Co-founder, chairman and CEO at Prologis
Last year's rank: 5
Hamid Moghadam has grown Prologis into one of the world’s largest industrial landlords, with 1.2 billion square feet of logistics space in 19 countries. The San Francisco-based REIT boasts that about 2.8 percent of the world’s gross domestic product goes through its warehouses each year, and it’s the largest owner of industrial space in the U.S.
It’s perhaps the best position to be in with rising economic headwinds.
“Demand remains healthy, despite some moderating in terms of decision-making,” Moghadam said during Prologis’s most recent earnings call. “Given the macroenvironment, we continue to operate our business with a degree of caution. We foresee any potential impact on demand as likely to overlap with a deceleration in new deliveries, sustaining momentum with favorable conditions for high occupancy and continued rent growth into 2024.”
Prologis is still buzzing from its $26 billion acquisition of Duke Realty in June, which added 153 million square feet to its portfolio plus another 11 million square feet underway.

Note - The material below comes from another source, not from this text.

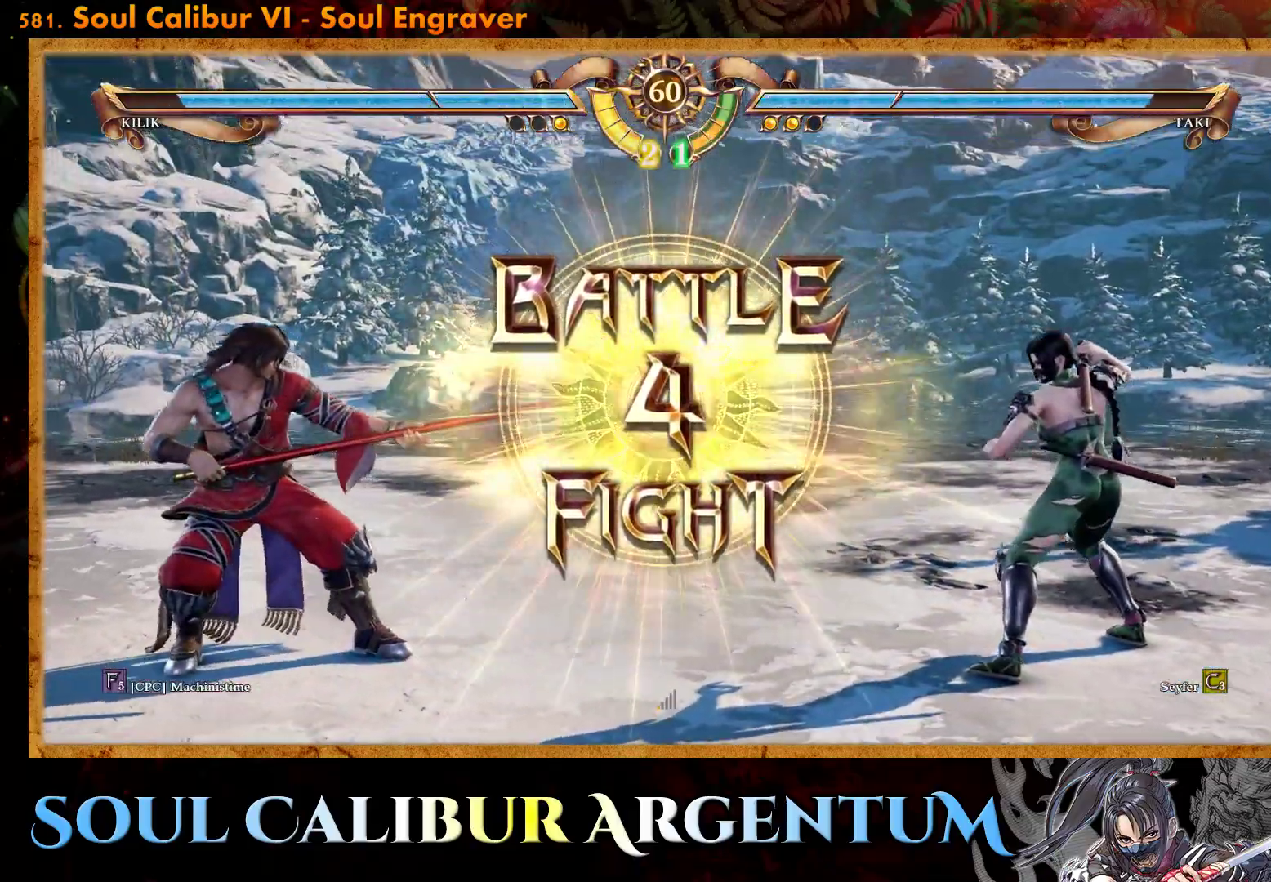
{"buttons": [], "events": [[350, "DPAD_LEFT", "down"], [383, "R2", "down"], [483, "DPAD_LEFT", "up"], [500, "R2", "up"]]}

Since that deal closed, Duke has continued acquiring land and signing major tenants in top markets.
Prologis’s revenues are up more than 45 percent this year. Its portfolio is 98 percent leased to tenants such as Under Armour and Amazon, and the landlord is renewing leases with an all-time company high of 69 percent rent increases. Its $6.7 billion of liquidity is also a record.
Although Prologis is slowing spec development, the company said deliveries will remain historically elevated this year. High inflation and rising interest rates have curbed overall industrial growth but haven’t hindered Prologis’s stranglehold on the sector.
“While logistics real estate is very healthy, the macroeconomic picture continues to be a concern and we anticipate it could weigh on customer sentiment … and translate into some demand that could be delayed into 2024,” Chief Financial Officer Tim Arndt said. “We feel great about the health of our business, even in the face of a slowing economy.”
Prologis is also betting on electric vehicles, and in November unveiled its charging stations. That puts Prologis ahead of the curve in California, which recently mandated that all new cars and light-duty trucks sold in the state be zero-emissions vehicles by 2035, with the same rule applying to heavy-duty trucks by 2045.